### EXERCISE OBJECTIVE
Nothing but the lines from the one containing "Madera Village" through the last line of the data below should be returned, each copied exactly.

### SOURCE MATERIAL
--- START ---

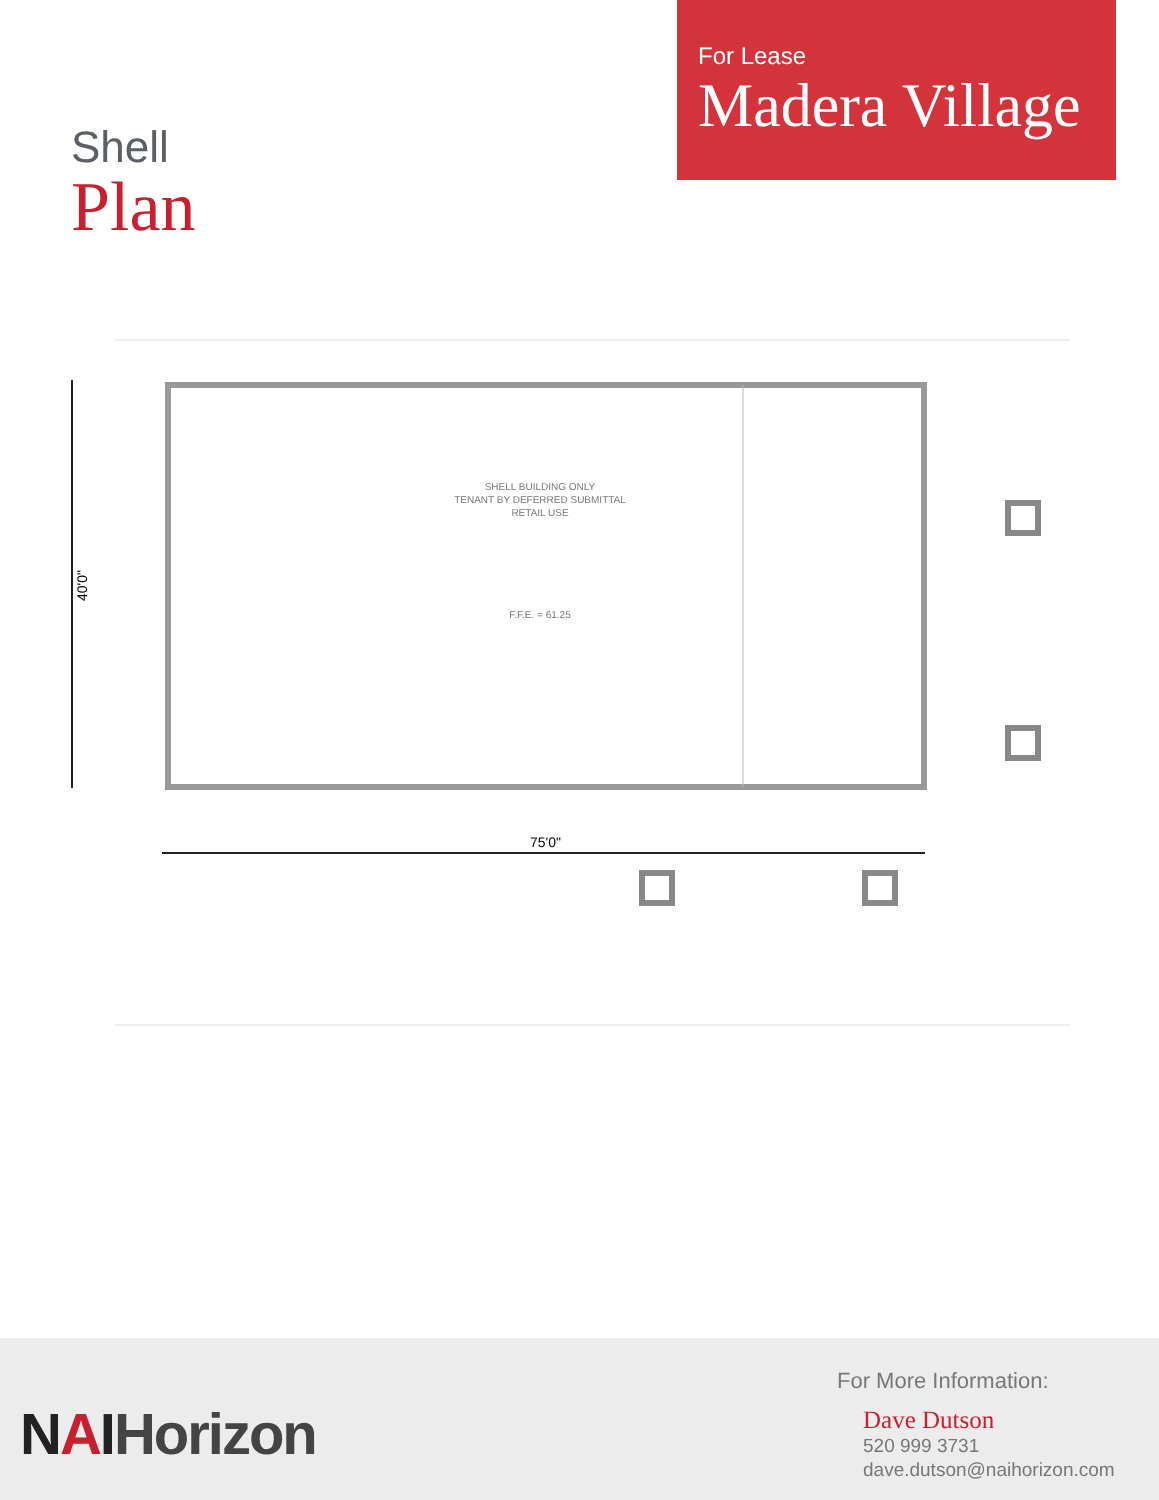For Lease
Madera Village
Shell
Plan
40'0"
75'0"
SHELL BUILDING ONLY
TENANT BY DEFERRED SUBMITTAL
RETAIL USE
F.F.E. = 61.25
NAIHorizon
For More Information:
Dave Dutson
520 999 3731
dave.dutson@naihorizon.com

--- END ---

### RESPONSE
Madera Village
Shell
Plan
40'0"
75'0"
SHELL BUILDING ONLY
TENANT BY DEFERRED SUBMITTAL
RETAIL USE
F.F.E. = 61.25
NAIHorizon
For More Information:
Dave Dutson
520 999 3731
dave.dutson@naihorizon.com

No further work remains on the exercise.